======== TEXT PROVIDED

I know it is extreme. I have never known a family like them to be honest, you would be amazed at the stories i could tell. Whole other thread that Sorry to hijack.

My blood is still boiling about my experience, i knew i shoudnt have posted about it!

missorinoco · 26/01/2010 15:49

OP, even if the hospital will allow her in, it would be worth stressing a first delivery can go on for a loooong time.

I like the idea of asking if she could bring things you will have forgotten.

Good luck!

galadriel77 · 26/01/2010 17:19

I think there is a general consensus that it's not great to let her know so she can rish to your bedside.

I had 36 hours of pre-labour with my first when I knew I was in labour, then went to hospital at 6pm and she wasn't born until 2am so if that is the case with your MIL she will have a long wait! Even with my second I had a good day build up and 7 hours of obvious labour. I didn't even want my mum to know I was in labour and she lived in Cyprus. I didn't want people ringing H if they hadn't heard anything and it was taking a while!

If it is the middle of the night it is extremely unlikely that she will be allowed in to visit.

You should be VERY clear with your H that you will be unhappy with him if he doesn't listen to you on this one. Ask him to tell your MIL that he will call as soon as the baby is born as the midwives will not allow any visitors in the delivery suite and they usually keep you in there for a good few hours anyway. And then they will need time to transfer you to the ward and other visitors are not allowed until visiting time but that you would love her to come as soon as the first slot is. Make sure she has a set of your house keys and ask her to bring a blanket for the baby (even if you have one already). Also say that you would love for her to bring you a few snacks/nice fruit juice/fruit as you've heard that the food is rubbish. People LOVE having a job to do and if that delays her while she goes to the shops then it's a good thing.

You say that your MIL is lovely so she should understand as long as you are clear! Just blame it on hospital guidelines if you're not brave enough to request it. it doesn't matter as long as you are happy and not feeling under pressure!

================

▶ **YOUR ASSIGNMENT**:
Set down, word for word, everything in the forum thread from "You say that" down to "feeling under pressure!".

======== GIVEN ENTRIES

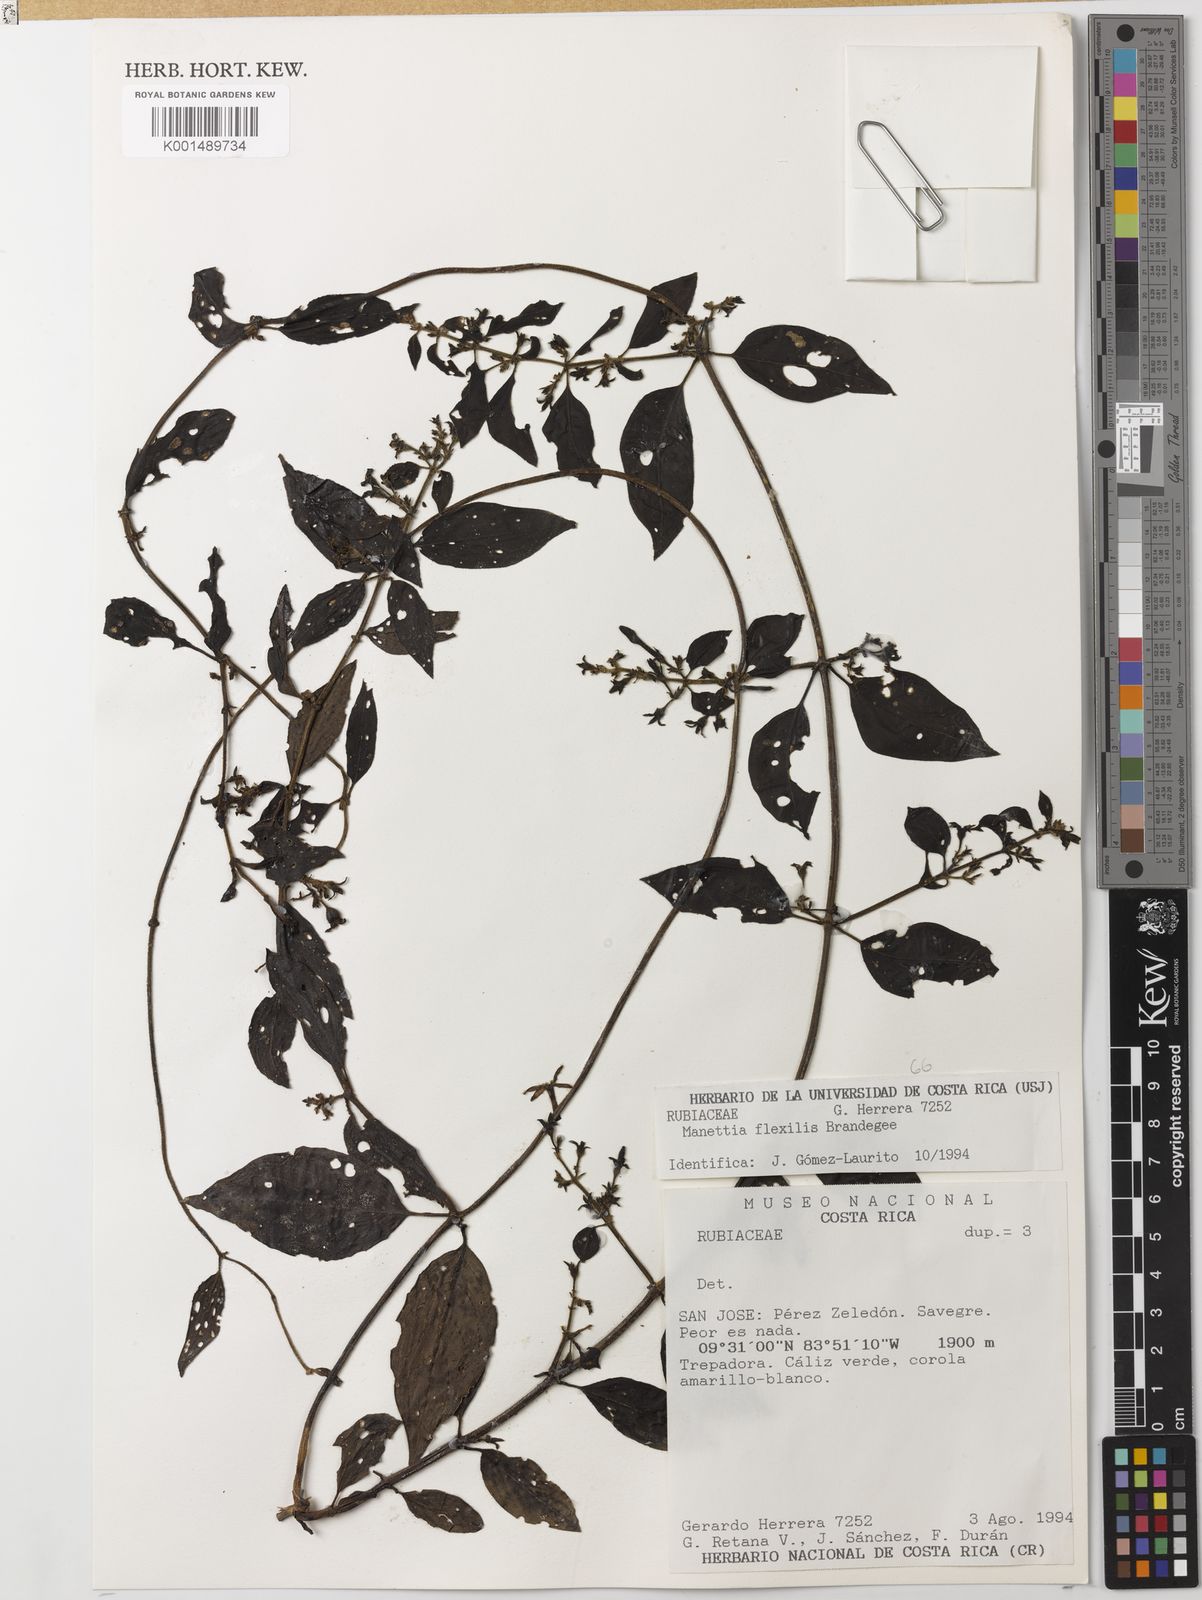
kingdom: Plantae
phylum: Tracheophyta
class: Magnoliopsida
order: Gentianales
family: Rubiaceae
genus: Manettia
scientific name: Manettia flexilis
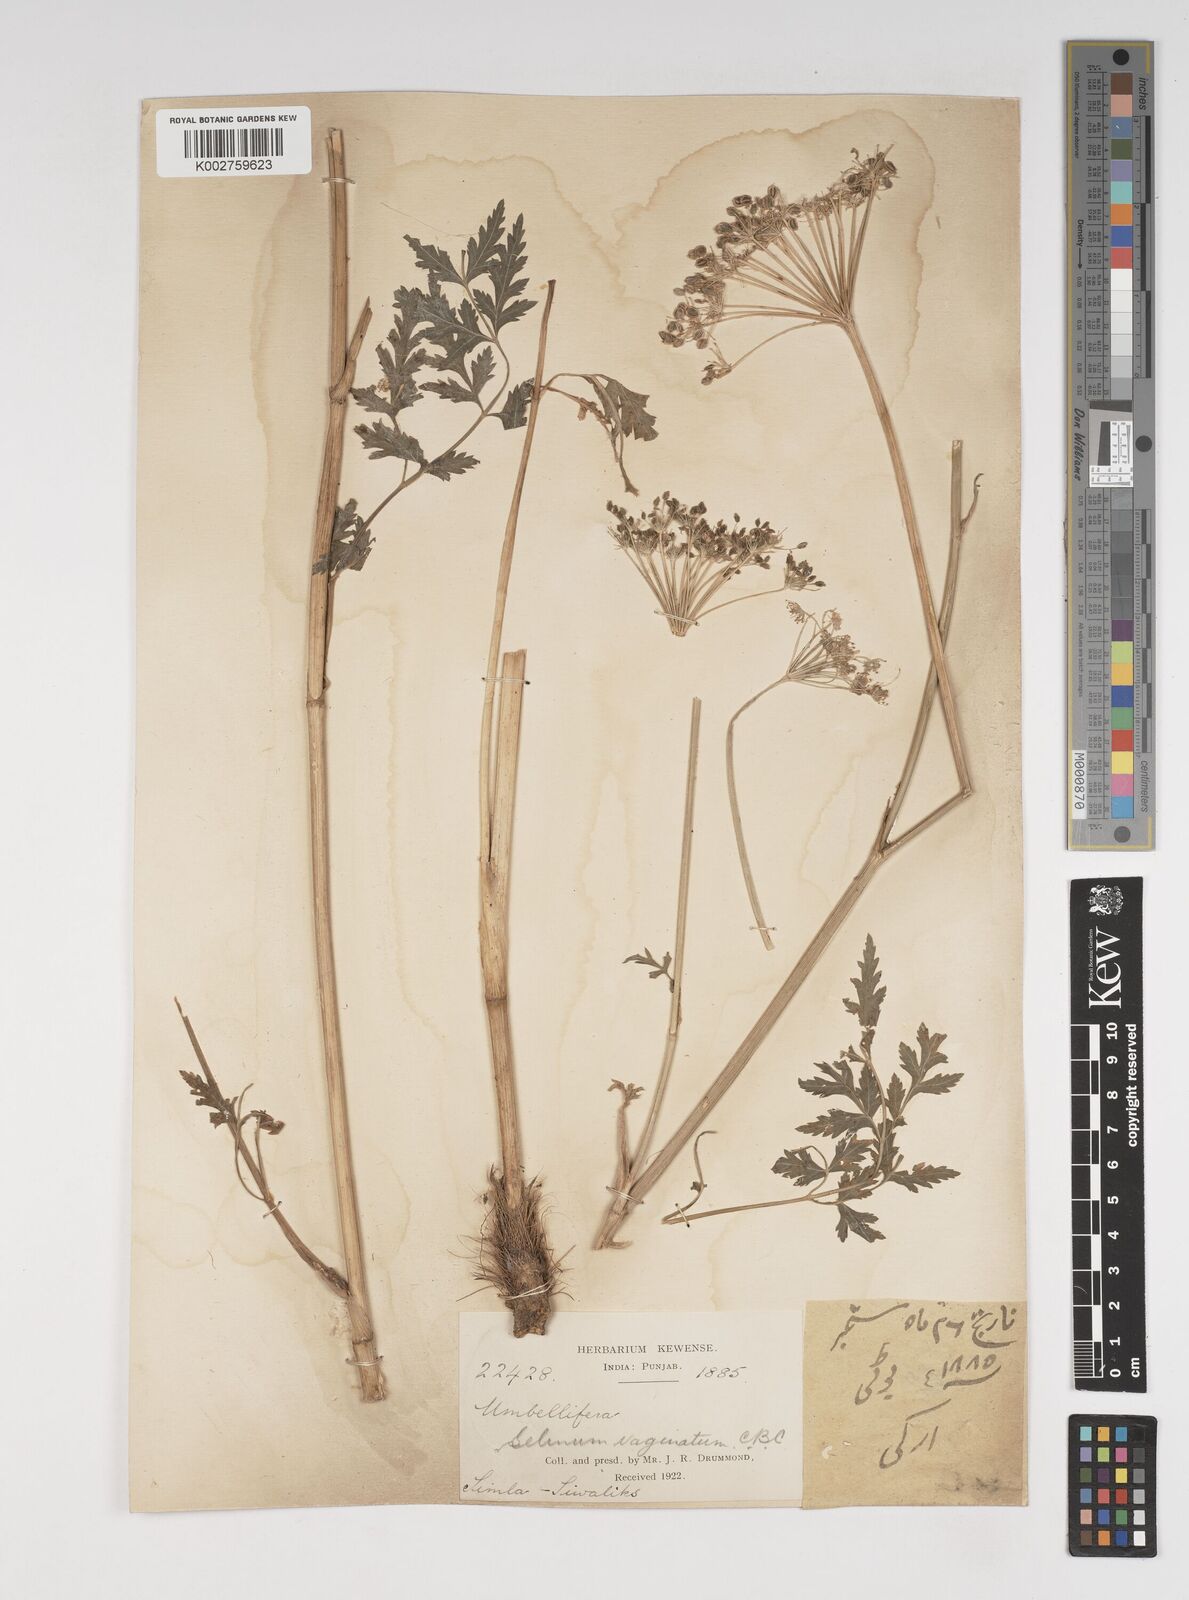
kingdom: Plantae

================

▶ **TASK RESULT**:
You say that your MIL is lovely so she should understand as long as you are clear! Just blame it on hospital guidelines if you're not brave enough to request it. it doesn't matter as long as you are happy and not feeling under pressure!